- Opening Delimiter -

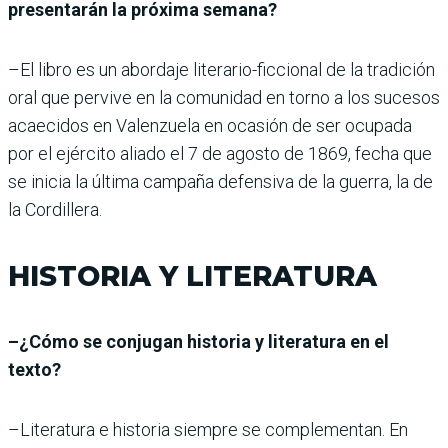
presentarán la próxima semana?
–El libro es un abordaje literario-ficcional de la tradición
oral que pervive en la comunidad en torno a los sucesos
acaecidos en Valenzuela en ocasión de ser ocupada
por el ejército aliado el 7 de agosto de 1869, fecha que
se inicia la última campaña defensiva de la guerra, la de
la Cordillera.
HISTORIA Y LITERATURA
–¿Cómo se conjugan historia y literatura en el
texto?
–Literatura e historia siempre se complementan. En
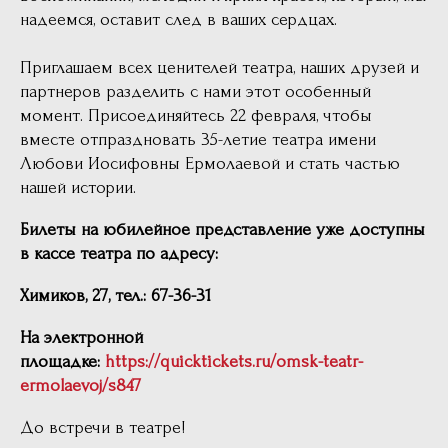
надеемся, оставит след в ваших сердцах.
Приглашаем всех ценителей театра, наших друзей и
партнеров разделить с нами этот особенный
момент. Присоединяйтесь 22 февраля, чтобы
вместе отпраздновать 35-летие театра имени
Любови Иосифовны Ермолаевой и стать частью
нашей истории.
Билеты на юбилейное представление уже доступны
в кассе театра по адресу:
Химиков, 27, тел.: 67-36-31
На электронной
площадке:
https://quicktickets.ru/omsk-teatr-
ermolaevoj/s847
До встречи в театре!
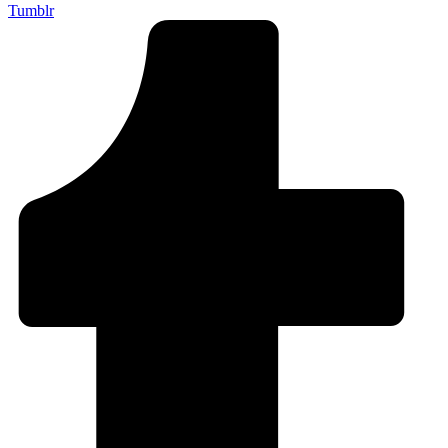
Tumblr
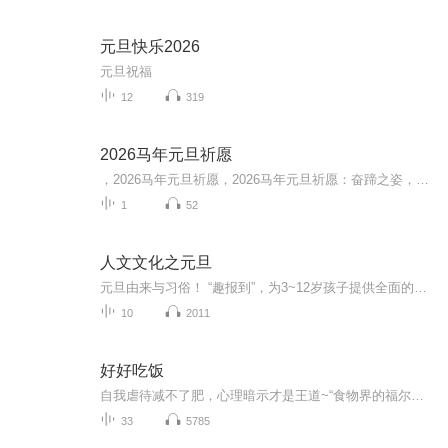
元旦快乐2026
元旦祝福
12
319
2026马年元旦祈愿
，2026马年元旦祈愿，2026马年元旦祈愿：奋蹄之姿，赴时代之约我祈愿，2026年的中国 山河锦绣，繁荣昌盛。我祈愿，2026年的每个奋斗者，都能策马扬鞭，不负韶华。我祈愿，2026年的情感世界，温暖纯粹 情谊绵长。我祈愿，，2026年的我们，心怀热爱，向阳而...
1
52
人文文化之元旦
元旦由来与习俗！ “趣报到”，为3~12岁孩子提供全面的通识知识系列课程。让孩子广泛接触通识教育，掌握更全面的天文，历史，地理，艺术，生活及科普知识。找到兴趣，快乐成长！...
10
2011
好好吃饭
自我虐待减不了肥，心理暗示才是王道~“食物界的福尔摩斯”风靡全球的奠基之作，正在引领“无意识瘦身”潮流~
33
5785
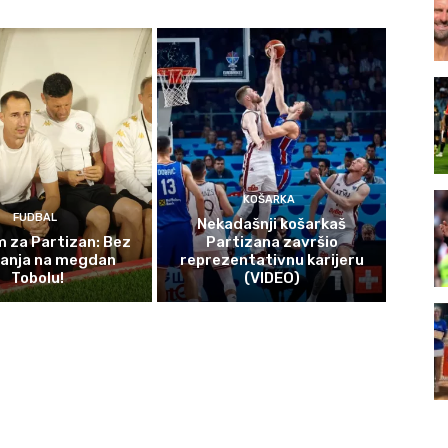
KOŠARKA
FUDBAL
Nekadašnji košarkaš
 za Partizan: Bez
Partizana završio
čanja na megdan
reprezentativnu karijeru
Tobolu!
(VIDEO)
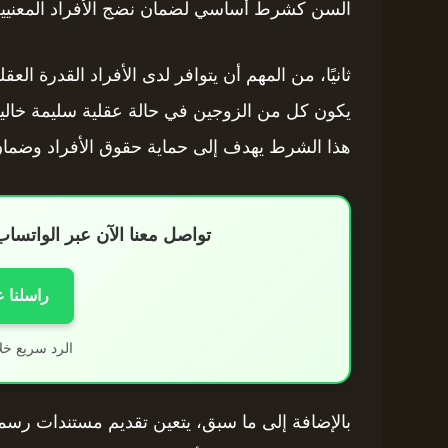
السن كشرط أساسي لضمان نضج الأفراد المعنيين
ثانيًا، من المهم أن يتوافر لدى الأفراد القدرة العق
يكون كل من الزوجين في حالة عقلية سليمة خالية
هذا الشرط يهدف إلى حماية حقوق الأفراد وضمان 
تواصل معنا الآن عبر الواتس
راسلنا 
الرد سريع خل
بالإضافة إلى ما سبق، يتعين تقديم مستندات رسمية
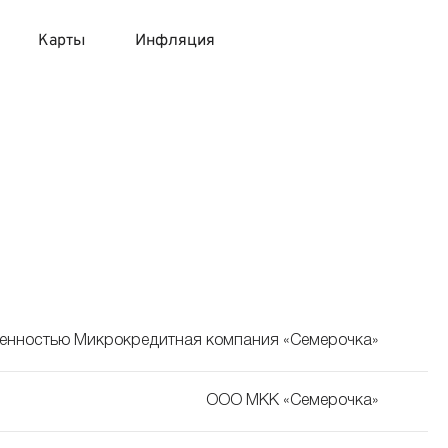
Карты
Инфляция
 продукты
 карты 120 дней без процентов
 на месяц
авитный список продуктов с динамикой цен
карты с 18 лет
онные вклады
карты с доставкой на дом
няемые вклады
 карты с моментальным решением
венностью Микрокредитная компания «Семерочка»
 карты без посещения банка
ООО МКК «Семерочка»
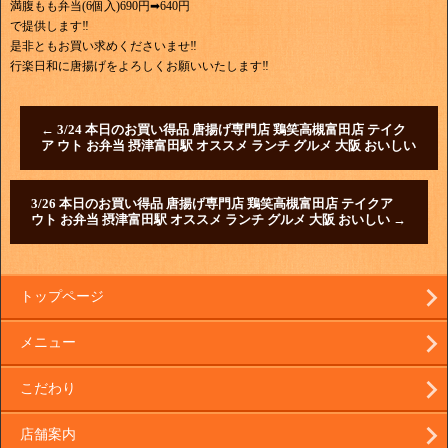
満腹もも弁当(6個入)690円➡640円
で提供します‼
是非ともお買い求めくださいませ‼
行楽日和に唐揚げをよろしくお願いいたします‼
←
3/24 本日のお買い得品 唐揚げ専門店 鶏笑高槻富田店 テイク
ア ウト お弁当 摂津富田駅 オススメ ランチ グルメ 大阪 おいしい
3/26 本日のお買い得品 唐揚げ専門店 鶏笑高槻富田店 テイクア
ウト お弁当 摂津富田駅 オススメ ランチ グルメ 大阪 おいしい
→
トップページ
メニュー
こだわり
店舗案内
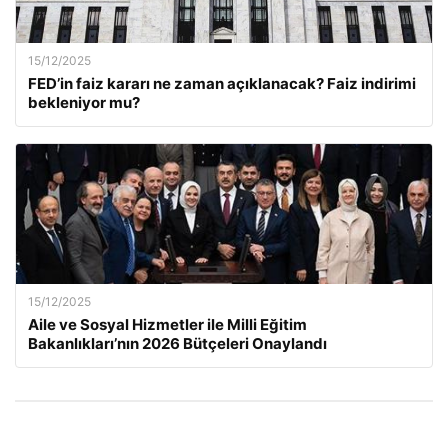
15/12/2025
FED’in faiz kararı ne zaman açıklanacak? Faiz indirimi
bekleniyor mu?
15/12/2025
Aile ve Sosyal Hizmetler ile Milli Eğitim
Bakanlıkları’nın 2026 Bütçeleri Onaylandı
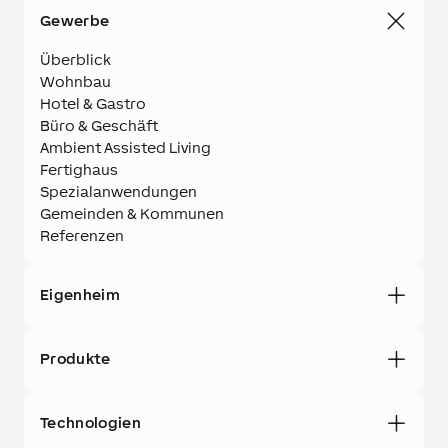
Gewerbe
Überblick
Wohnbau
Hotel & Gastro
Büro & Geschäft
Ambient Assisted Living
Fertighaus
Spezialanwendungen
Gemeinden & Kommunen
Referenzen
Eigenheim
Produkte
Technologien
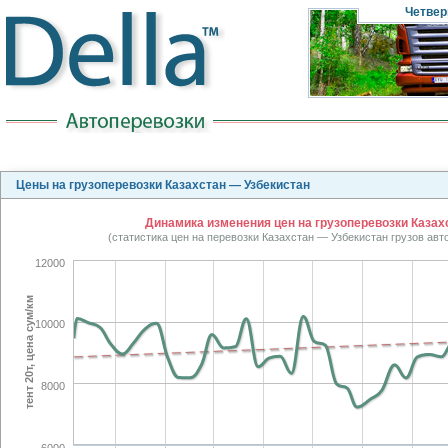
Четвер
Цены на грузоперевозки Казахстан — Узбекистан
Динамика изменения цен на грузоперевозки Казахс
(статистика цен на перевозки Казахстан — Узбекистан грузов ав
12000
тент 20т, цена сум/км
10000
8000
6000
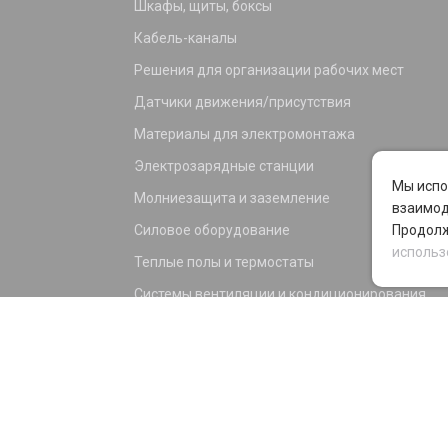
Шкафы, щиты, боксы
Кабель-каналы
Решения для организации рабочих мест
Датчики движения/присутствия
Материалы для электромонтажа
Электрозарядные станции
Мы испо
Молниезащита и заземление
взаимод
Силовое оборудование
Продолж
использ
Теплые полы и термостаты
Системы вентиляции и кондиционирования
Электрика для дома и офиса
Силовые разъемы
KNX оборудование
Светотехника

- Closing Delimiter -

• Problem: Copy all the entries word for word. Omit any pictures.

• Your solution:
presentarán la próxima semana?
–El libro es un abordaje literario-ficcional de la tradición
oral que pervive en la comunidad en torno a los sucesos
acaecidos en Valenzuela en ocasión de ser ocupada
por el ejército aliado el 7 de agosto de 1869, fecha que
se inicia la última campaña defensiva de la guerra, la de
la Cordillera.
HISTORIA Y LITERATURA
–¿Cómo se conjugan historia y literatura en el
texto?
–Literatura e historia siempre se complementan. En
надеемся, оставит след в ваших сердцах.
Приглашаем всех ценителей театра, наших друзей и
партнеров разделить с нами этот особенный
момент. Присоединяйтесь 22 февраля, чтобы
вместе отпраздновать 35-летие театра имени
Любови Иосифовны Ермолаевой и стать частью
нашей истории.
Билеты на юбилейное представление уже доступны
в кассе театра по адресу:
Химиков, 27, тел.: 67-36-31
На электронной
площадке:
https://quicktickets.ru/omsk-teatr-
ermolaevoj/s847
До встречи в театре!
Tumblr
元旦快乐2026
元旦祝福
12
319
2026马年元旦祈愿
，2026马年元旦祈愿，2026马年元旦祈愿：奋蹄之姿，赴时代之约我祈愿，2026年的中国 山河锦绣，繁荣昌盛。我祈愿，2026年的每个奋斗者，都能策马扬鞭，不负韶华。我祈愿，2026年的情感世界，温暖纯粹 情谊绵长。我祈愿，，2026年的我们，心怀热爱，向阳而...
1
52
人文文化之元旦
元旦由来与习俗！ “趣报到”，为3~12岁孩子提供全面的通识知识系列课程。让孩子广泛接触通识教育，掌握更全面的天文，历史，地理，艺术，生活及科普知识。找到兴趣，快乐成长！...
10
2011
好好吃饭
自我虐待减不了肥，心理暗示才是王道~“食物界的福尔摩斯”风靡全球的奠基之作，正在引领“无意识瘦身”潮流~
33
5785
KOŠARKA
FUDBAL
Nekadašnji košarkaš
 za Partizan: Bez
Partizana završio
čanja na megdan
reprezentativnu karijeru
Tobolu!
(VIDEO)
السن كشرط أساسي لضمان نضج الأفراد المعنيين
ثانيًا، من المهم أن يتوافر لدى الأفراد القدرة العق
يكون كل من الزوجين في حالة عقلية سليمة خالية
هذا الشرط يهدف إلى حماية حقوق الأفراد وضمان 
تواصل معنا الآن عبر الواتس
راسلنا 
الرد سريع خل
بالإضافة إلى ما سبق، يتعين تقديم مستندات رسمية
Карты
Инфляция
 продукты
 карты 120 дней без процентов
 на месяц
авитный список продуктов с динамикой цен
карты с 18 лет
онные вклады
карты с доставкой на дом
няемые вклады
 карты с моментальным решением
венностью Микрокредитная компания «Семерочка»
 карты без посещения банка
ООО МКК «Семерочка»
満腹もも弁当(6個入)690円➡640円
で提供します‼
是非ともお買い求めくださいませ‼
行楽日和に唐揚げをよろしくお願いいたします‼
←
3/24 本日のお買い得品 唐揚げ専門店 鶏笑高槻富田店 テイク
ア ウト お弁当 摂津富田駅 オススメ ランチ グルメ 大阪 おいしい
3/26 本日のお買い得品 唐揚げ専門店 鶏笑高槻富田店 テイクア
ウト お弁当 摂津富田駅 オススメ ランチ グルメ 大阪 おいしい
→
トップページ
メニュー
こだわり
店舗案内
15/12/2025
FED’in faiz kararı ne zaman açıklanacak? Faiz indirimi
bekleniyor mu?
15/12/2025
Aile ve Sosyal Hizmetler ile Milli Eğitim
Bakanlıkları’nın 2026 Bütçeleri Onaylandı
Gewerbe
Überblick
Wohnbau
Hotel & Gastro
Büro & Geschäft
Ambient Assisted Living
Fertighaus
Spezialanwendungen
Gemeinden & Kommunen
Referenzen
Eigenheim
Produkte
Technologien
Четвер
Цены на грузоперевозки Казахстан — Узбекистан
Динамика изменения цен на грузоперевозки Казахс
(статистика цен на перевозки Казахстан — Узбекистан грузов ав
12000
тент 20т, цена сум/км
10000
8000
6000
Шкафы, щиты, боксы
Кабель-каналы
Решения для организации рабочих мест
Датчики движения/присутствия
Материалы для электромонтажа
Электрозарядные станции
Мы испо
Молниезащита и заземление
взаимод
Силовое оборудование
Продолж
использ
Теплые полы и термостаты
Системы вентиляции и кондиционирования
Электрика для дома и офиса
Силовые разъемы
KNX оборудование
Светотехника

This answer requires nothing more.